What's a good brake/rotor replacement to avoid dirty looking brake dust.....


----------



## Pinecone (Apr 3, 2002)

Rotor has little to do with dust.

I use Axxis Deluxe and Mintex Red Box for low dusting street pads. Good braking performance, with low dust, no noise. The little bit of dust is very light colored so it doesn't really show.


----------



## Desertnate (Mar 11, 2002)

I can vouch for the Mintex pads. I am running a set now and the difference from OEM is dramatic.


----------



## Ajax (Feb 1, 2002)

This thread absolutely begs the question....why doesn't BMW change the composition of the damned pad to begin with?


----------



## Desertnate (Mar 11, 2002)

AJAX said:


> This thread absolutely begs the question....why doesn't BMW change the composition of the damned pad to begin with?

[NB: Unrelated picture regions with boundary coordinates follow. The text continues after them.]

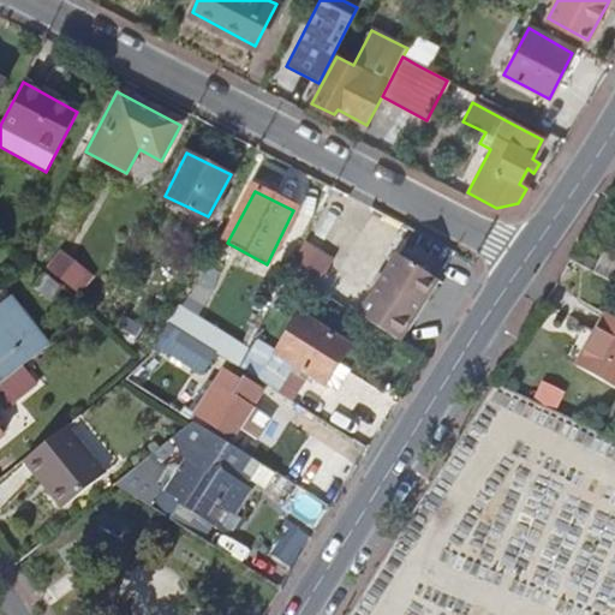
[(334,262),(306,244),(288,274),(317,292),(334,262)]
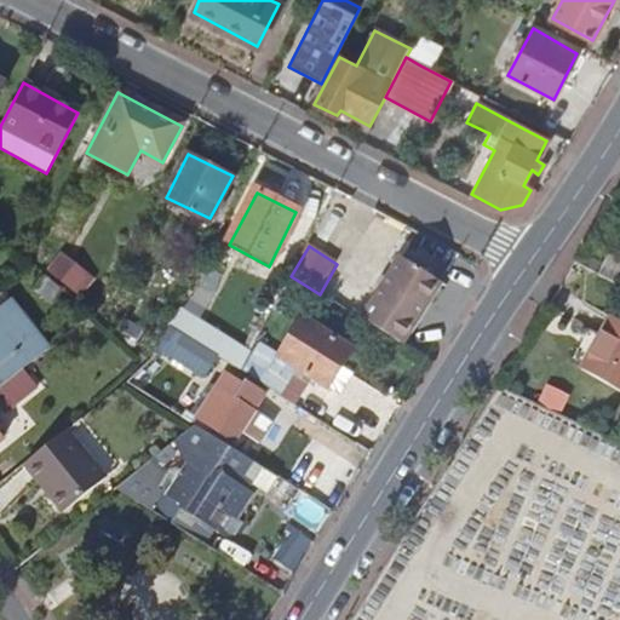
[(61,258),(50,273),(75,293),(87,279),(61,258)]
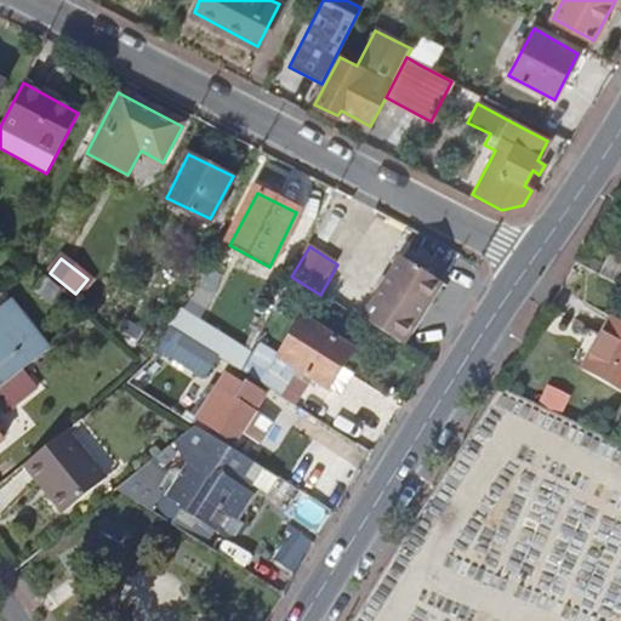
[(399,260),(360,320),(403,347),(440,285),(399,260)]
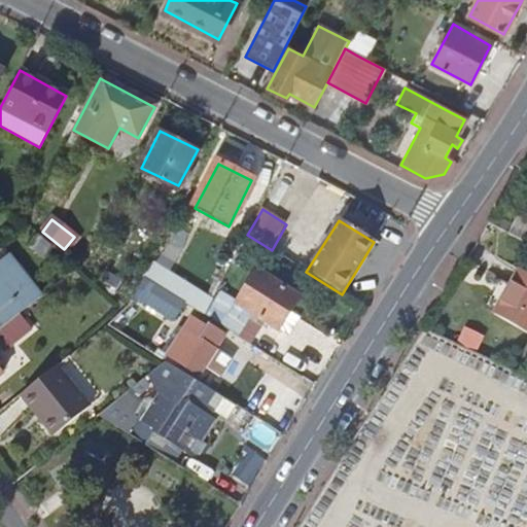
[(0,265),(0,318),(5,324),(15,316),(40,295),(8,258),(0,265)]
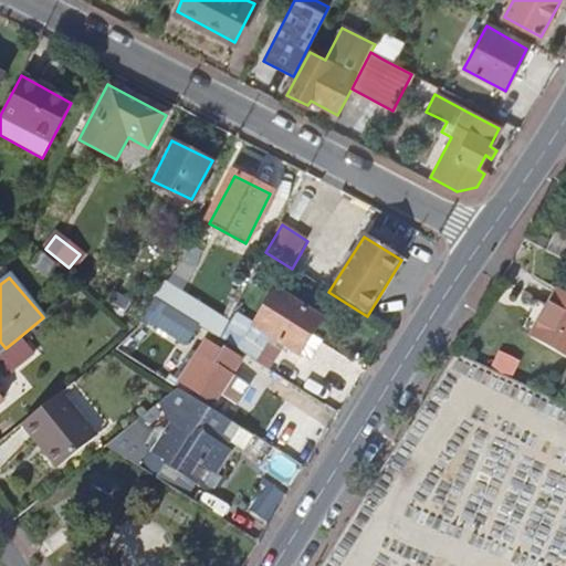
[(251,324),(294,353),(316,318),(272,290),(251,324)]
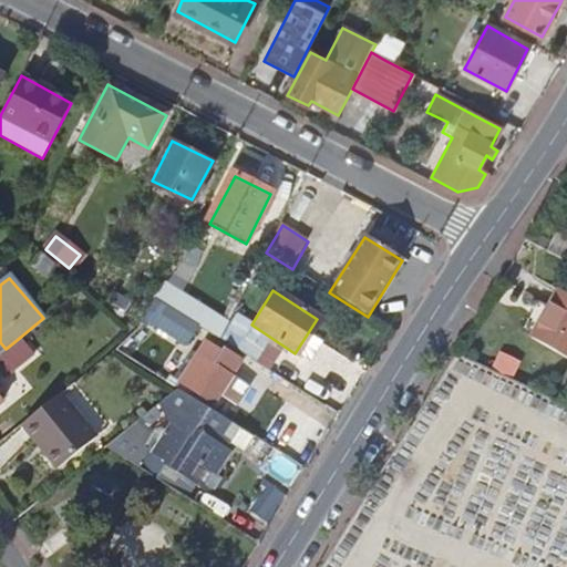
[(532,339),(566,359),(566,295),(559,291),(532,339)]
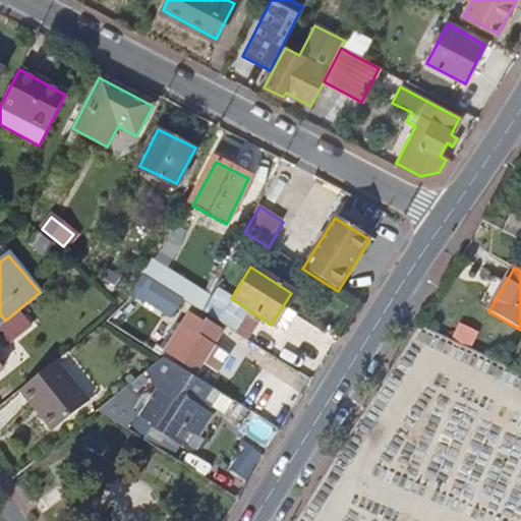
[(162,286),(155,297),(172,307),(179,296),(162,286)]
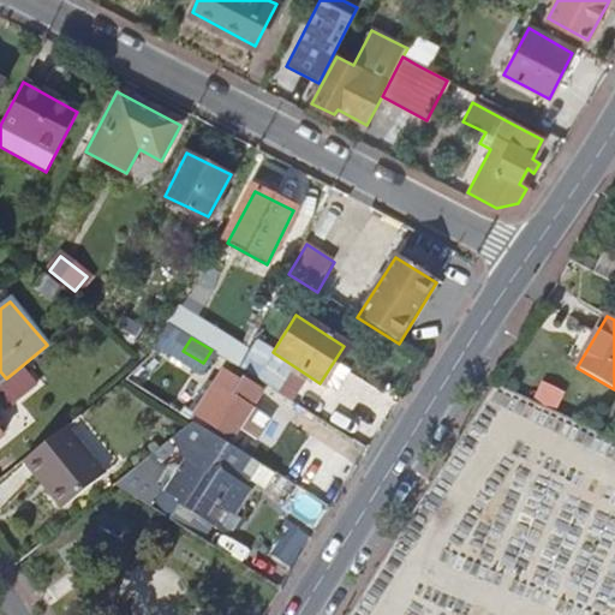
[(0,399),(27,378),(18,369),(6,378),(0,383),(0,399)]
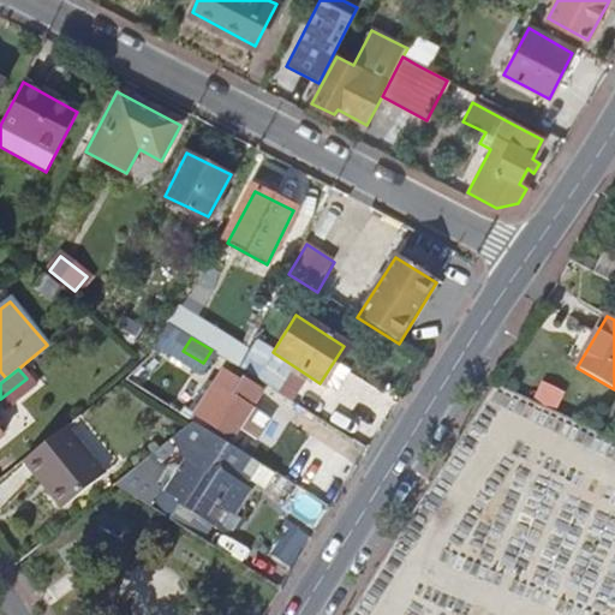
[(239,428),(257,440),(270,418),(252,407),(263,390),(245,380),(234,395),(214,382),(193,413),(231,439),(239,428)]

Somewhere back in the fog of memory I seem to remember European environmental laws driving the composition of the pads.


----------



## BahnBaum (Feb 25, 2004)

Another vote for the Mintex Red Box here....

Alex


----------



## Pinecone (Apr 3, 2002)

More like TUV regulations on pads, as I recall. But overall I wonder, since most of the aftermarket pads are certified for EUro use, including TUV cert.


----------



## Jspeed (Dec 23, 2001)

Axxis Deluxe Plus is a good bet. Skip the old Deluxe. The Deluxe+ is simply better in almost every way.


----------



## TR6 (Aug 23, 2004)

I notice no mention of Pagid brake pads. Anyone have experience/opinion on Pagid?


----------



## Desertnate (Mar 11, 2002)

TR6 said:


> I notice no mention of Pagid brake pads. Anyone have experience/opinion on Pagid?


I believe Pagid is one of the OEM brands...if so they would not be a low dust option.


----------



## Pinecone (Apr 3, 2002)

Never heard of a low dust Pagid. Some very good track pads though.


----------



## dwm (Jun 3, 2003)

Pinecone said:


> More like TUV regulations on pads, as I recall. But overall I wonder, since most of the aftermarket pads are certified for EUro use, including TUV cert.


I think that's correct; my hazy recollection is that the TUV requires X amount of graphite in the pads.

The Axxis Deluxe Plus are O.K. for the street, I've been running them for a while on the roadster. I do miss the bite of the stock pads though, even on the street. I don't miss the loads of brake dust, however.


----------



## Pinecone (Apr 3, 2002)

The Mintex red box seem tohave good bite, with low dust. I am runnig them on the E46 M3 since Axxis didn't have any pads for the rears when I got tired of the brake dust.

IIRC the Deluxe has better initial bite.


----------